Le député Matthieu Orphelin, ancien porte parole de la Fondation de la Nature et l’Homme, rejoint l’avis de José Bové et met en cause les lobbies.

« Vous ne lirez pas cela dans le rapport, » tempère Cédric Villani

Le député LREM, Cédric Villani, est lui aussi vice-président de l’Office parlementaire d’évaluation des choix scientifiques et technologique et « regrette que le sénateur Médevielle, en s’exprimant prématurément et sous une forme qui ne reflète pas le rapport, ait contribué à ajouter de l’huile sur le feu ». 

Invité sur franceInfo, le mathématicien a tenu à mettre les choses au clair. Il estime que les déclarations de Pierre Médevielle sont à prendre à titre personnel et n’engagent pas l’Office. « Sur la forme, il s’exprime avant la conférence de presse officielle, et sur le fond, il a parlé de certains éléments du rapport, mais y a ajouté son opinion propre, ses conclusions propres ».

Il explique que le but de ce rapport « est de dépassionner et d’expliquer la complexité, d’expliquer pourquoi le glyphosate fait couler tant d’encre.
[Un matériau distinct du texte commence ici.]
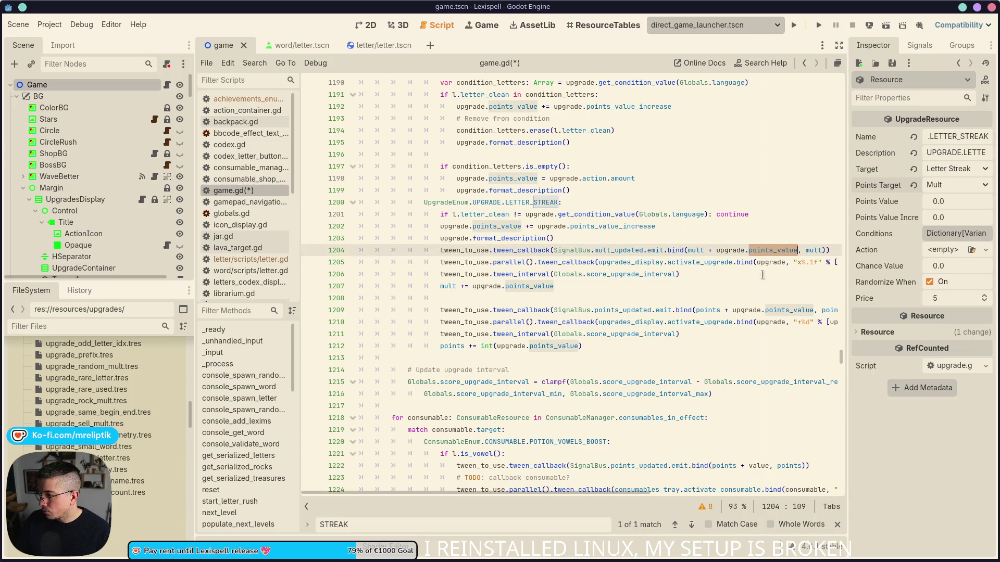
left_click(687, 335)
Il y a des pratiques hautement contestables de Monsanto à l’égard du glyphosate. Et évaluer de façon sérieuse la nocivité d’un produit, c’est un travail extrêmement compliqué. »

Depuis le 1er janvier, les particuliers ne peuvent plus acheter de Roundup, le pesticide de Monsanto qui appartient au groupe Bayer. Le gouvernement s’est engagé à interdire le glyphosate « dans ses principaux usages » d’ici 2021, et pour tous les usagers d’ici cinq ans.